Semira Adamu: Le procès des gendarmes

Sur le banc des accusés: cinq gendarmes. Les autres gendarmes, leurs supérieurs, la direction de l’ex-Sabena, l’Office des Etrangers et les responsables politiques – principalement l’ex-ministre de l’Intérieur, Louis Tobback, et Johan Vande Lanotte qui en 1996 avait permis l’usage du coussin – sont absents. Il n’ont pas à s’expliquer et ne seront pas jugés dans ce procès.
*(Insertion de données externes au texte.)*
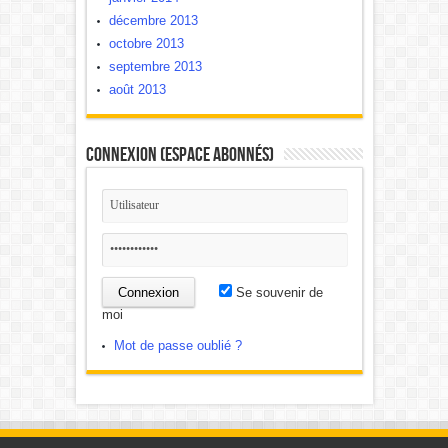
décembre 2013
octobre 2013
septembre 2013
août 2013
Connexion (Espace Abonnés)
Se souvenir de
moi
Mot de passe oublié ?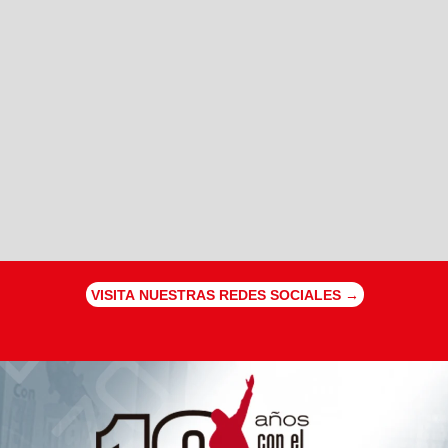
VISITA NUESTRAS REDES SOCIALES →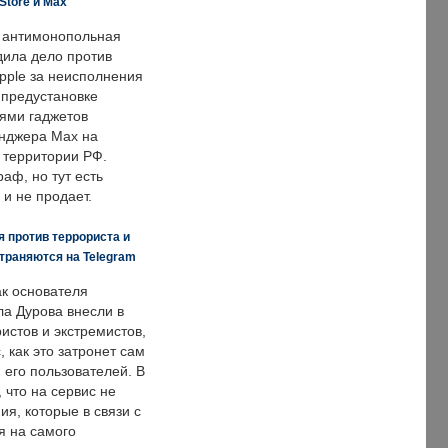
Store и Max
 антимонопольная
дила дело против
pple за неисполнения
 предустановке
ями гаджетов
енджера Max на
 территории РФ.
аф, но тут есть
 и не продает.
 против террориста и
траняются на Telegram
ак основателя
ла Дурова внесли в
истов и экстремистов,
, как это затронет сам
 его пользователей. В
что на сервис не
я, которые в связи с
я на самого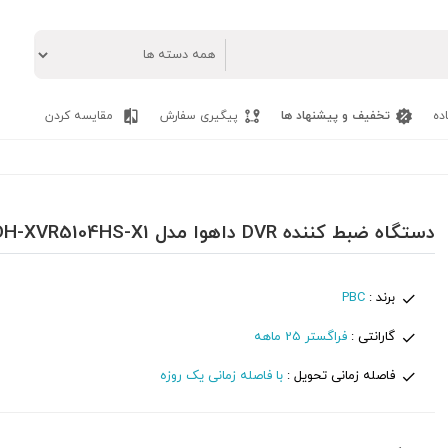
ده
تخفیف و پیشنهاد ها
پیگیری سفارش
مقایسه کردن
دستگاه ضبط کننده DVR داهوا مدل Dahua DH-XVR5104HS-X1
برند :
PBC
گارانتی :
فراگستر 25 ماهه
فاصله زمانی تحویل :
با فاصله زمانی یک روزه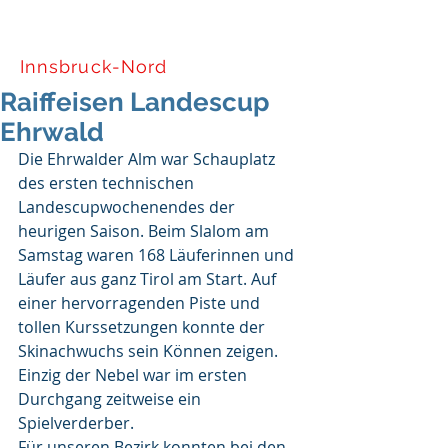
Tiroler Skiverband
Innsbruck-Nord
Raiffeisen Landescup
Ehrwald
Die Ehrwalder Alm war Schauplatz 
des ersten technischen 
Landescupwochenendes der 
heurigen Saison. Beim Slalom am 
Samstag waren 168 Läuferinnen und 
Läufer aus ganz Tirol am Start. Auf 
einer hervorragenden Piste und 
tollen Kurssetzungen konnte der 
Skinachwuchs sein Können zeigen. 
Einzig der Nebel war im ersten 
Durchgang zeitweise ein 
Spielverderber.
Für unseren Bezirk konnten bei den 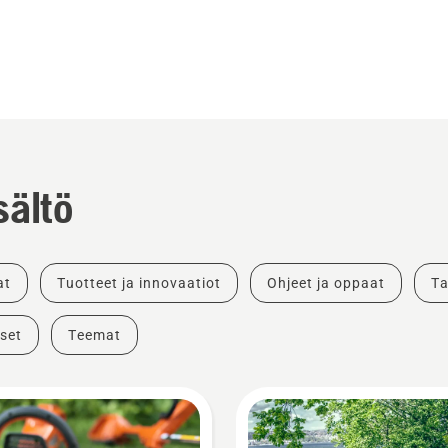
sältö
at
Tuotteet ja innovaatiot
Ohjeet ja oppaat
Ta
set
Teemat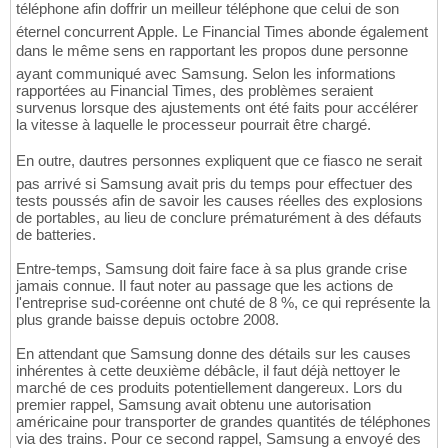
téléphone afin doffrir un meilleur téléphone que celui de son
éternel concurrent Apple. Le Financial Times abonde également
dans le même sens en rapportant les propos dune personne
ayant communiqué avec Samsung. Selon les informations
rapportées au Financial Times, des problèmes seraient
survenus lorsque des ajustements ont été faits pour accélérer
la vitesse à laquelle le processeur pourrait être chargé.
En outre, dautres personnes expliquent que ce fiasco ne serait
pas arrivé si Samsung avait pris du temps pour effectuer des
tests poussés afin de savoir les causes réelles des explosions
de portables, au lieu de conclure prématurément à des défauts
de batteries.
Entre-temps, Samsung doit faire face à sa plus grande crise
jamais connue. Il faut noter au passage que les actions de
l'entreprise sud-coréenne ont chuté de 8 %, ce qui représente la
plus grande baisse depuis octobre 2008.
En attendant que Samsung donne des détails sur les causes
inhérentes à cette deuxième débâcle, il faut déjà nettoyer le
marché de ces produits potentiellement dangereux. Lors du
premier rappel, Samsung avait obtenu une autorisation
américaine pour transporter de grandes quantités de téléphones
via des trains. Pour ce second rappel, Samsung a envoyé des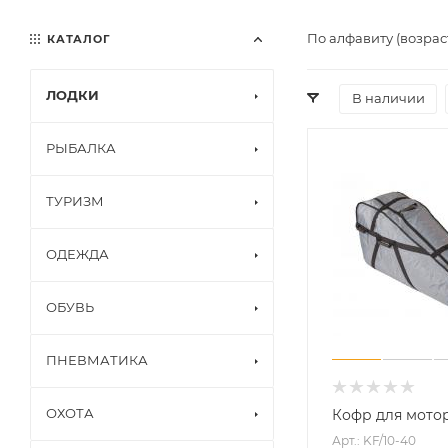
По алфавиту (возрас
КАТАЛОГ
ЛОДКИ
В наличии
РЫБАЛКА
ТУРИЗМ
ОДЕЖДА
ОБУВЬ
ПНЕВМАТИКА
ОХОТА
Кофр для мотор
Арт.: KF/10-40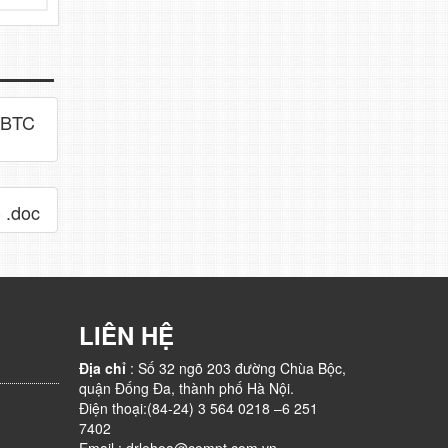
-BTC
 .doc
LIÊN HỆ
Địa chỉ
: Số 32 ngõ 203 đường Chùa Bộc,
quận Đống Đa, thành phố Hà Nội.
Điện thoại:(84-24) 3 564 0218 –6 251
7402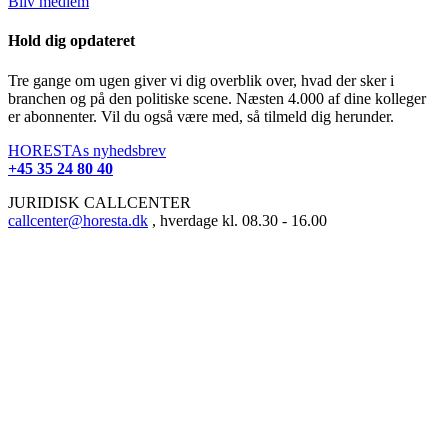
Bliv medlem
Hold dig opdateret
Tre gange om ugen giver vi dig overblik over, hvad der sker i
branchen og på den politiske scene. Næsten 4.000 af dine kolleger
er abonnenter. Vil du også være med, så tilmeld dig herunder.
HORESTAs nyhedsbrev
+45 35 24 80 40
JURIDISK CALLCENTER
callcenter@horesta.dk
, hverdage kl. 08.30 - 16.00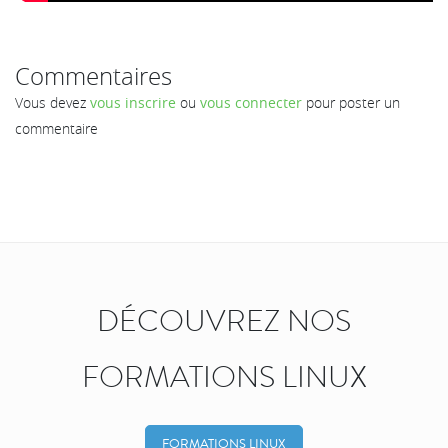
Commentaires
Vous devez
vous inscrire
ou
vous connecter
pour poster un
commentaire
DÉCOUVREZ NOS
FORMATIONS LINUX
FORMATIONS LINUX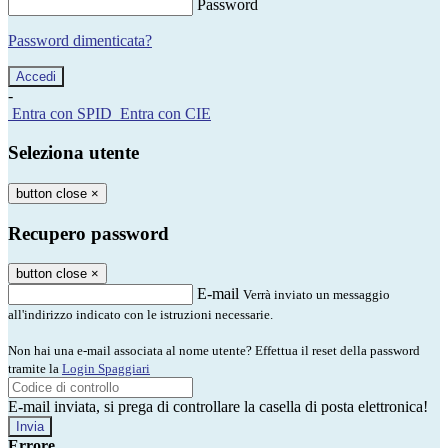
Password
Password dimenticata?
-
Entra con SPID
Entra con CIE
Seleziona utente
button close
×
Recupero password
button close
×
E-mail
Verrà inviato un messaggio
all'indirizzo indicato con le istruzioni necessarie.
Non hai una e-mail associata al nome utente? Effettua il reset della password
tramite la
Login Spaggiari
E-mail inviata, si prega di controllare la casella di posta elettronica!
Errore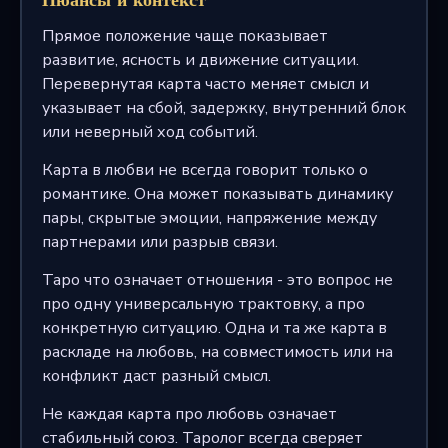
Прямое положение чаще показывает
развитие, ясность и движение ситуации.
Перевернутая карта часто меняет смысл и
указывает на сбой, задержку, внутренний блок
или неверный ход событий.
Карта в любви не всегда говорит только о
романтике. Она может показывать динамику
пары, скрытые эмоции, напряжение между
партнерами или разрыв связи.
Таро что означает отношения - это вопрос не
про одну универсальную трактовку, а про
конкретную ситуацию. Одна и та же карта в
раскладе на любовь, на совместимость или на
конфликт даст разный смысл.
Не каждая карта про любовь означает
стабильный союз. Таролог всегда сверяет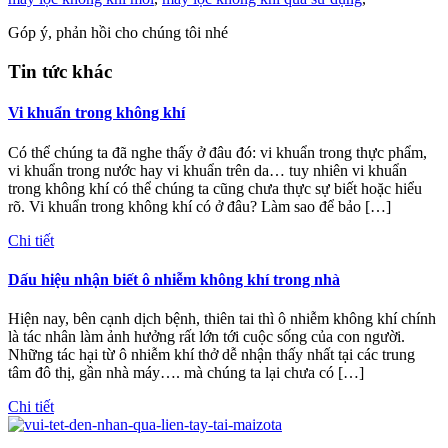
Góp ý, phản hồi cho chúng tôi nhé
Tin tức khác
Vi khuẩn trong không khí
Có thể chúng ta đã nghe thấy ở đâu đó: vi khuẩn trong thực phẩm,
vi khuẩn trong nước hay vi khuẩn trên da… tuy nhiên vi khuẩn
trong không khí có thể chúng ta cũng chưa thực sự biết hoặc hiểu
rõ. Vi khuẩn trong không khí có ở đâu? Làm sao để bảo […]
Chi tiết
Dấu hiệu nhận biết ô nhiễm không khí trong nhà
Hiện nay, bên cạnh dịch bệnh, thiên tai thì ô nhiễm không khí chính
là tác nhân làm ảnh hưởng rất lớn tới cuộc sống của con người.
Những tác hại từ ô nhiễm khí thở dễ nhận thấy nhất tại các trung
tâm đô thị, gần nhà máy…. mà chúng ta lại chưa có […]
Chi tiết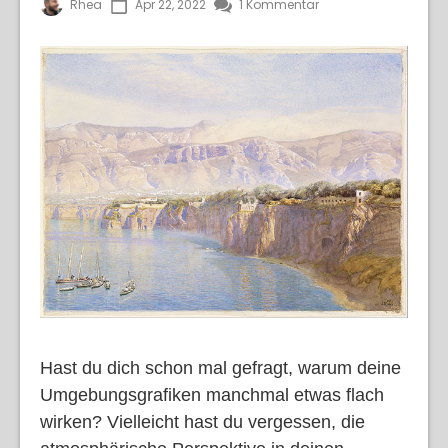
Rhea
Apr 22, 2022
1 Kommentar
Hast du dich schon mal gefragt, warum deine
Umgebungsgrafiken manchmal etwas flach
wirken? Vielleicht hast du vergessen, die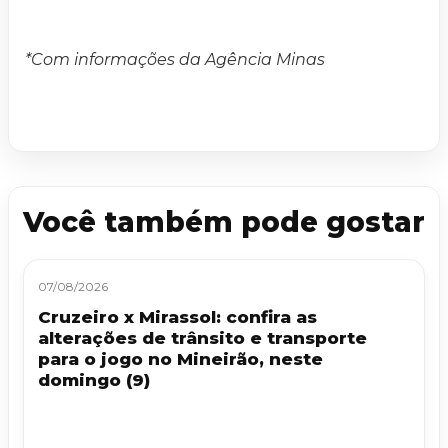
*Com informações da Agência Minas
Você também pode gostar
07/08/2026
Cruzeiro x Mirassol: confira as
alterações de trânsito e transporte
para o jogo no Mineirão, neste
domingo (9)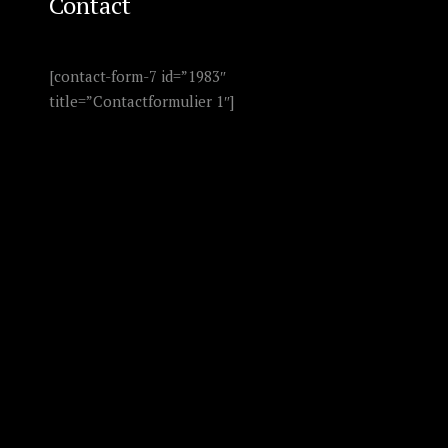
Contact
[contact-form-7 id=”1983″
title=”Contactformulier 1″]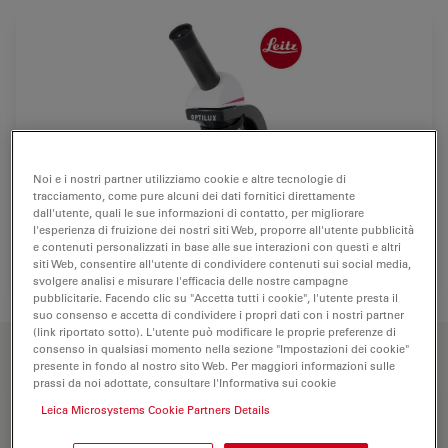
Noi e i nostri partner utilizziamo cookie e altre tecnologie di
tracciamento, come pure alcuni dei dati fornitici direttamente
dall'utente, quali le sue informazioni di contatto, per migliorare
l'esperienza di fruizione dei nostri siti Web, proporre all'utente pubblicità
e contenuti personalizzati in base alle sue interazioni con questi e altri
siti Web, consentire all'utente di condividere contenuti sui social media,
svolgere analisi e misurare l'efficacia delle nostre campagne
pubblicitarie. Facendo clic su "Accetta tutti i cookie", l'utente presta il
suo consenso e accetta di condividere i propri dati con i nostri partner
(link riportato sotto). L'utente può modificare le proprie preferenze di
FUNZIONI CHIAVE
consenso in qualsiasi momento nella sezione "Impostazioni dei cookie"
presente in fondo al nostro sito Web. Per maggiori informazioni sulle
prassi da noi adottate, consultare l'Informativa sui cookie
Ottiche eccezionali
Leica Microsystems Cookie Partners Details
Voilà dans quel camp est la justice et quels sont les intérêts qu’elle défend…

Cédric Gérôme

La défense des trois anciens gendarmes qui ont maintenu la jeune Nigériane lors de sa tentative de rapatriement en 1998, a réclamé devant le tribunal correctionnel un acquittement total et 2 suspensions du prononcé pour la prévention de "coups et blessures volontaires ayant entraîné la mort sans intention de la donner". Le procureur estime quant à lui que "les ex-gendarmes ne méritent pas de condamnation car ils n’ont fait qu’obéir aux ordres. Il n’y a maintenant plus une seule audience où l’on ne sous-entende que la responsabilité viendrait "de plus haut". Il est facile pour la justice de pointer les responsables politiques quand elle leur offre l’immunité sur un plateau d’argent, qu’elle écarte dès le début de l’instruction leurs responsabilités et qu’elle requiert l’acquittement pour les deux supérieurs hiérarchiques. L’avocat de l’Etat belge a justifié la politique d’expulsion en vigueur à l’époque. Il n’envisage pas de dédommagement pour les proches de la victime car "ils n’ont pas démontré de lien affectif suffisant envers Semira". On a également suggéré que "la violence provenait également de l’extérieur", suscitée par les actions et les manifestations du Collectif contre les Expulsions et des pressions que celui-ci exerçerait sur des candidat(e)s réfugié(e)s. Ce procès offre un large écho à ce genre de témoignage alors qu’il entoure de silence celui des proches de Semira ou, par exemple, de l’adjudant présent à titre d’observateur, qui a témoigné de la violence des gendarmes. Quant aux vidéos visionnées lors des audiences, il y manque les 2 moments-clés: celui où Semira est censée s’être rebellée et celui où les gendarmes sont censés être intervenus pour tenter de la réanimer.

Le durcissement de la politique d’expulsion, la répression des militants et des sans-papiers montrent le vrai visage de la justice, son caractère de classe, jusqu’où la bourgeoisie et son appareil d’Etat peuvent aller en menant l’offensive sur tous les fronts. Donc la résurgence de la lutte des sans-papiers doit s’élargir dans une lutte globale qui fait le lien avec la remontée des luttes dues au redoublement des attaques néolibérales menées par le patronat et par les partis qui le représentent. L’exemple de la lutte des sans-papiers iraniens à l’ULB illustre que la victoire dépend d’un rapport de force conséquent et organisé que l’on ne peut construire que si la direction du mouvement adopte une position politique.